Para Arendt, essa atitude frente à natureza deve ter limites para que não pensemos que tudo podemos destruir e instrumentalizar. Embora a fabricação seja uma atividade própria do homem, tem-se mostrado indesejável que estabeleçamos uma relação com a natureza como se todos os seus recursos estivessem à nossa disposição e fossem meios para os inúmeros fins que possamos estabelecer. Se assim for, entenderemos que tudo o que existe pode ser considerado meramente um objeto de uso destinado apenas a nos servir: será como se passássemos a ser a medida de todas as coisas existentes, como se nada devesse existir sem o propósito de nos atender.

Na fabricação o fim ordena os meios. Porém, do ponto de vista do mundo, os objetos da fabricação não são fins em si mesmos, pois, enquanto são usados, tornam-se meio para algo, apresentando-se como fins de curta duração e retornando sempre à posição de meios. Portanto, somos capazes de distinguir claramente quando um objeto assume lugar de fim ou quando ele está disposto como meio, na mesma medida em que somos capazes de distinguir o processo da fabricação de seu produto. Assim, numa fábrica de tesouras ela é considerada produto e, portanto, o fim alcançado pelo processo. Entretanto, nas mãos de uma costureira, ela se tornará apenas um meio para outros fins. Da mesma maneira, as roupas que para ela são fins se tornarão meios ao serem vestidas.
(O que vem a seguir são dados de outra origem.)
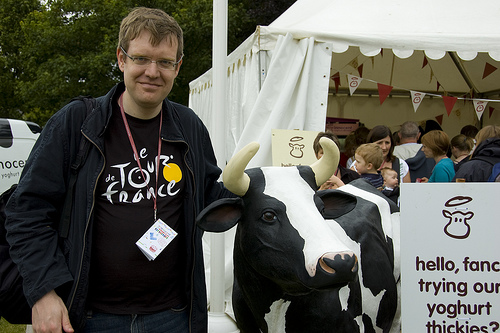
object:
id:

Arendt desenvolve uma análise crítica sobre a situação da sociedade de consumo no capitalismo, o que discutiremos mais tarde neste trabalho. Na medida em que consumimos os objetos da fabricação descartando-os e retirando deles sua condição de durabilidade e, por

consequência, de elemento estabilizador da existência humana no mundo, a fabricação passa a ordenar-se pelas regras e condições que regem o labor. A fabricação, assim, se descaracteriza e, junto com ela, a condição dos homens se transforma, pois o próprio mundo fica ameaçado. Com isso, o ciclo da vida, que se move por automatismos que conduzem necessariamente à destruição, se impõe. Assim, nós homens perdemos a capacidade de, através da fabricação, transcender as necessidades da vida; e essa atividade deixa de cumprir com sua finalidade de construção do mundo que nos condiciona, nos oferece segurança e identidade.